By Aaron Quintal and David Snell*
In multinational agreements, not all is what it seems. New Zealand has less freedom to selectively tax foreign residential property owners than the Trans Pacific Partnership Agreement (TPPA)’s provisions suggest. Any tax would need also to apply to New Zealand owners. Even then, its impact may be limited.
Ryan Greenaway-McGrevy correctly highlights in his excellent series on the TPPA that Annex II reserves New Zealand’s rights to tax foreign investors from TPP countries. New Zealand reserves the right to adopt or maintain any taxation measure with respect to the sale, purchase or transfer of residential property (including interests that arise via leases, financing and profit sharing arrangements, and acquisition of interests in enterprises that own residential property).
That sounds definitive. As Greenaway-McGrevy points out, a sufficiently high tax is effectively the same as a ban. A literal reading of the TPPA text suggests that the Government has the ability to impose high taxation on foreign residential property owners.
In reality, though, we gave away most of our rights to tax non-residents more than New Zealanders a long time ago.
The TPPA is not the only, or even main, international agreement regarding tax matters.
New Zealand has entered into a network of 43 double tax agreements (DTAs) with all of our main investment and trading partners, including all TPPA agreement signatories other than Brunei and Peru. DTAs increase certainty for taxpayers and governments in their cross-border dealing, by setting out which country has the right to tax cross-border activities.
Buried deep in the TPPA, is a provision that makes it clear that in the event of a conflict, the provisions of the DTA will prevail.
Many of our DTAs include “non-discrimination” clauses, which mean that New Zealand cannot impose taxes on nationals of our treaty partners unless we impose the same taxes on New Zealand nationals. We have effectively already curbed our freedom to impose new property taxes that apply selectively to overseas investors.
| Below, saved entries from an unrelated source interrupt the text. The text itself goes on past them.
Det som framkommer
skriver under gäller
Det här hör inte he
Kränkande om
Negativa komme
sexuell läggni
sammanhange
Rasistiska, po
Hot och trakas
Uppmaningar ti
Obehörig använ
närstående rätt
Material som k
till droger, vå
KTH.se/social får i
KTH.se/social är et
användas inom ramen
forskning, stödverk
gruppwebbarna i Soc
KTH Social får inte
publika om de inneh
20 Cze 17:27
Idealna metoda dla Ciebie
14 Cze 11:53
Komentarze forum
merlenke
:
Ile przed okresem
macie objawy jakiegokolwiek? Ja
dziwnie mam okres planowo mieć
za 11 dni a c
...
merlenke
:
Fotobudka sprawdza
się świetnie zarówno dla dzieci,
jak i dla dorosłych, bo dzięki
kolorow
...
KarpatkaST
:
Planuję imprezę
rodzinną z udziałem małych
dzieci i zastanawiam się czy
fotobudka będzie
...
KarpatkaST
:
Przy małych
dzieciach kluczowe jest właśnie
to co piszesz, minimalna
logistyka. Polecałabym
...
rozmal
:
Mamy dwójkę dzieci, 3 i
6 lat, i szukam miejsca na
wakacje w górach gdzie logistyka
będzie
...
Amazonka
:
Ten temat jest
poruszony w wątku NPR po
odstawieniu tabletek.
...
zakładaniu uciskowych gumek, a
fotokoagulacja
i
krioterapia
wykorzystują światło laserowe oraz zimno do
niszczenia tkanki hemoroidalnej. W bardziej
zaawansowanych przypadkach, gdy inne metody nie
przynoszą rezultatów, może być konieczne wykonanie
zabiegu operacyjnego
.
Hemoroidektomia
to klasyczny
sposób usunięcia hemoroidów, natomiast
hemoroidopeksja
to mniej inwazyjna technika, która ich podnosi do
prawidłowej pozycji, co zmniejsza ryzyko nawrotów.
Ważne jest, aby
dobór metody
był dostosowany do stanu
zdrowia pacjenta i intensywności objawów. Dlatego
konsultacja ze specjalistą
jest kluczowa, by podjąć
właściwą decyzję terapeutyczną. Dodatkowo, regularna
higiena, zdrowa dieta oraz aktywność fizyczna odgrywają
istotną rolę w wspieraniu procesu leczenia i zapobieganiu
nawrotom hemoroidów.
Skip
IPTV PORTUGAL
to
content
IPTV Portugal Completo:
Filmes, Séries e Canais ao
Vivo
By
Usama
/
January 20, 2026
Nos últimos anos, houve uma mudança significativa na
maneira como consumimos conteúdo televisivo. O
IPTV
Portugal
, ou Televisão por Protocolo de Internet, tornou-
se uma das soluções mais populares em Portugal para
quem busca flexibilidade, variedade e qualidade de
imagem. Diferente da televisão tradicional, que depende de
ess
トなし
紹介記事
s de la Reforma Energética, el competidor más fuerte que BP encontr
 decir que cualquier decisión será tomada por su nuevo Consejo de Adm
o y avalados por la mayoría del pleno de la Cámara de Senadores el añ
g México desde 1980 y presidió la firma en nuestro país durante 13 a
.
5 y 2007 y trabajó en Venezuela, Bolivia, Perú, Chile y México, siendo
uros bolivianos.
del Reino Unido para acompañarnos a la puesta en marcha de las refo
If New Zealand were to tax, say, the gains on sale of property by Canadian nationals, for that tax to stick, we would also have to tax our own nationals in the same way.
Even if New Zealand decided to tax gains from property sales, there’s a further problem. In most cases, New Zealand’s DTAs appear to give New Zealand the right to tax gains made from real property in New Zealand. Looking at the treaties in a little more detail, however, clouds the issue. Many already restrict our taxing rights over property and have done so for many years. The TPPA’s assurances mean only that the TPPA itself does not interfere with New Zealand’s taxing rights: they do not reverse agreements which have already been made.
The problem lies in the fact that residential property does not need to be owned directly, it can be held through a property-rich company. Rather than selling the property, you can sell the shares in the company that owns the property. For nine countries, we have given away our rights to apply income tax on the sale of shares by a non-resident in a property-rich company. Specifically, we cannot tax residents of Belgium, Denmark, Germany, Indonesia, South Korea, the Netherlands, the Philippines, Switzerland or the United Arab Emirates on gains from the sale of shares in New Zealand real property-rich companies.
None of the nine, of course, is among the signatories to the TPPA. But without re-negotiation of our existing DTA network, it is possible that a well-advised investor would seek to structure their affairs so as to take advantage of a favourable DTA. It is difficult to stop a resident of a third country from, for example, owning a UAE resident property-rich company and so side-stepping any tax imposed by New Zealand. Of course, there are anti-treaty shopping rules which attempt to prevent this practice, but their application is patchy. Further, existing DTAs with the nine countries could be re-negotiated to regain taxing rights here, but that is likely to take many years even if all other countries agree.
The risks around selective application of any future tax on the disposal of residential property do not mean that such tax cannot be introduced. But it is usually a bad idea for the Government to enact law which it knows has defects. Unless the disposal of shares in property-rich companies can be made subject to tax, in our view the risk of avoidance is too high.
We don’t blame the TPPA in any way for this outcome. Its hollow protection of taxing rights highlights an existing issue, rather than introduces any new problems. Tax is rarely pure and never simple.